The story kicks off in 1978 at the school and follows the adolescent trials and tribulations of sensitive but mature Kathy, sexy, clever Ruth and volatile, introvert Tommy, with the two girls each vying for the latter’s affection.

Sheltered from the outside world, the students are initially unaware of the sinister truth behind their almost perfect existence, until a concerned teacher lets slip they are clones, being groomed as organ donors.

Growing up with the horrible truth that they will probably not live beyond their 30s, as adults, the friends become embroiled in an ultimately doomed love triangle with each other.

Never Let Me Go is a study of the state’s power over the citizen and there’s a frustrating futility about the characters’ attempts to delay the inevitable.
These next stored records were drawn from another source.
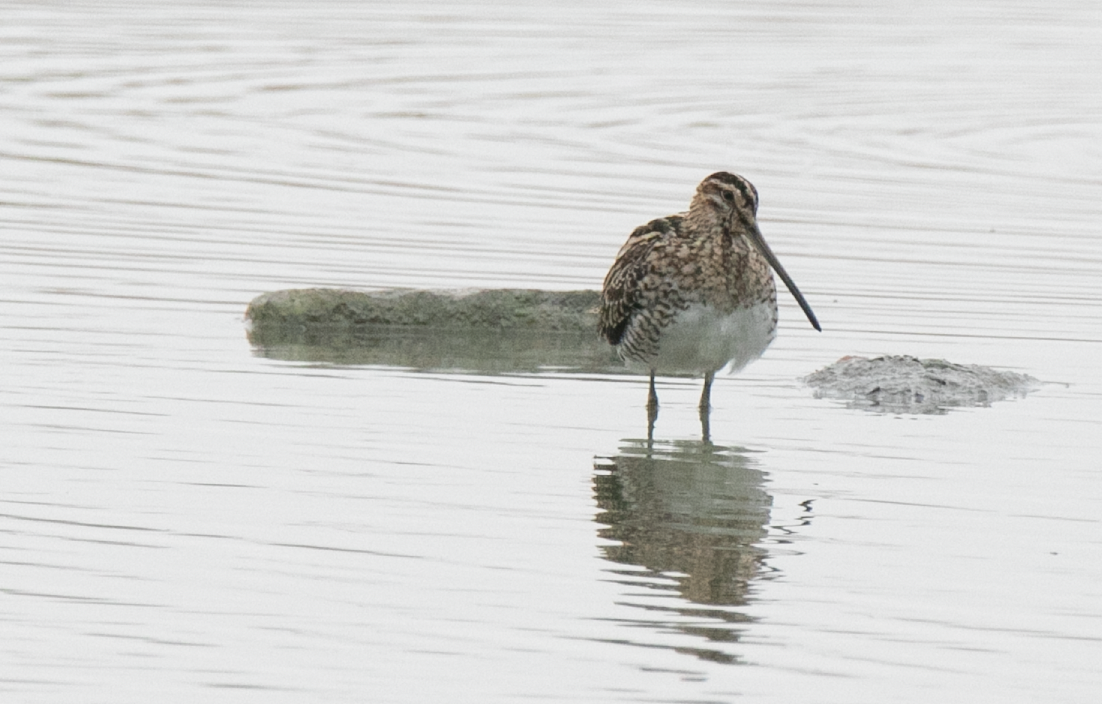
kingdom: Animalia
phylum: Chordata
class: Aves
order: Charadriiformes
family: Scolopacidae
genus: Gallinago
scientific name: Gallinago gallinago
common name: Common snipe
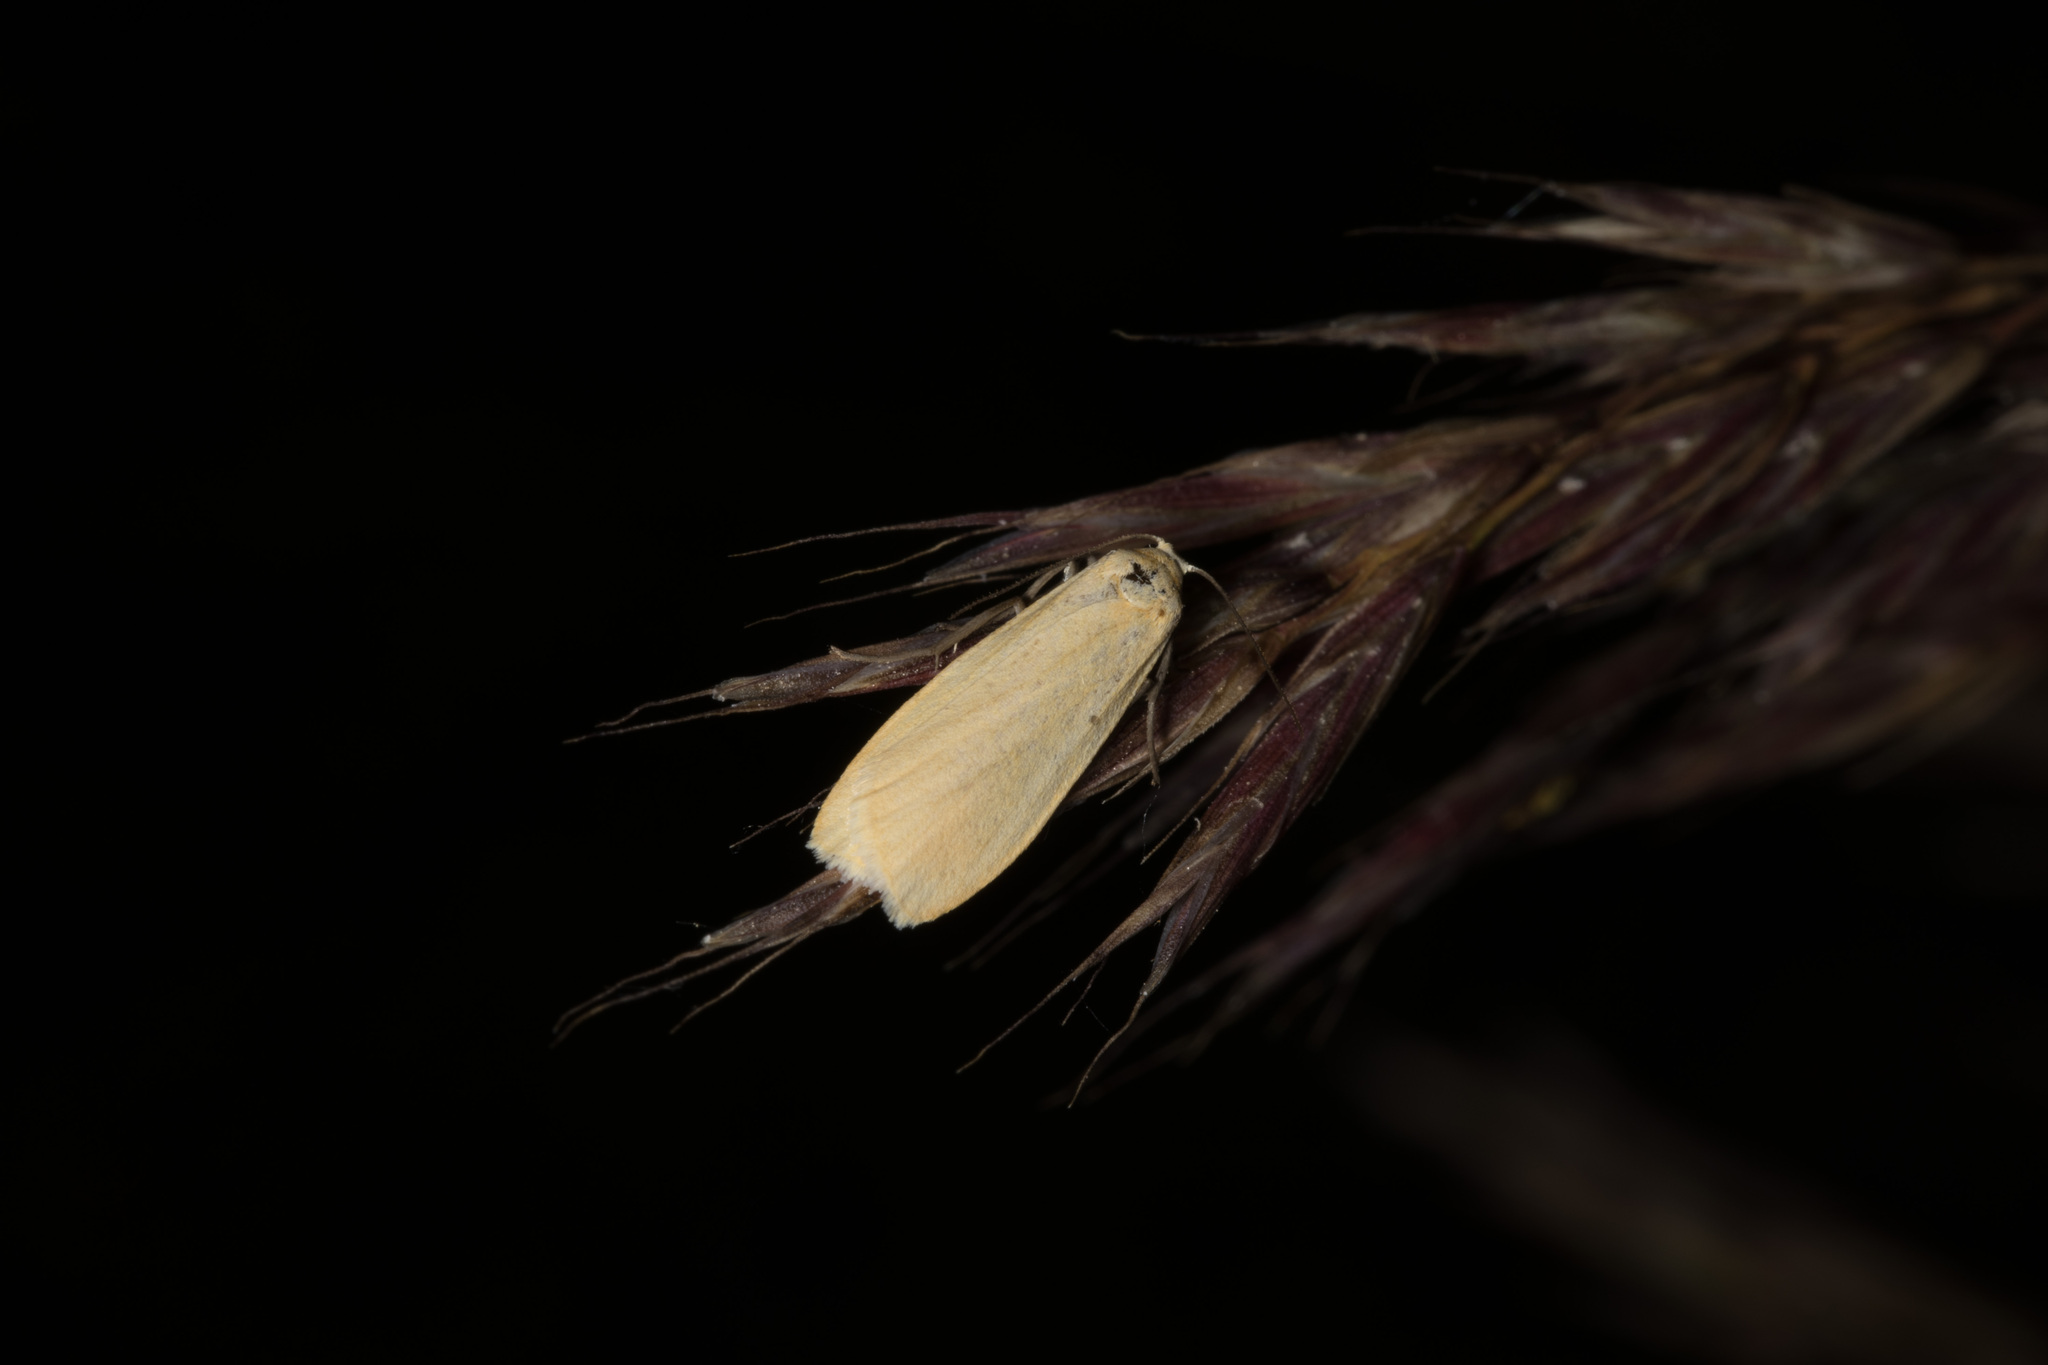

They are so conditioned into believing there is no viable alternative for them, rather than put up a fight, they practically roll over and accept their dreadful fate.

You can’t help wanting to jump into the screen, give them a good shake and tell them to run for the hills.

The film raises some interesting questions about submission to authority but its glossy Merchant Ivory production values serve to soften the powerful blow Romanek was clearly aiming for.

Nevertheless, Keira Knightly shines as the adult Ruth while Andrew Garfield is perfectly cast as the gangly, vulnerable Tommy.

But the real star of this film is Carey Mulligan who is simply outstanding as Kathy and again proves herself as one of Britain’s most talented young actresses today.

Never Let Me Go may not be the gutsy melodrama many were hoping would set the film festival alight, but it’s a thought-provoking, if a little contrived, tearjerker nevertheless.

Never Let Me Go (12A) opened the London Film Festival and will be released in cinemas nationwide on February 11.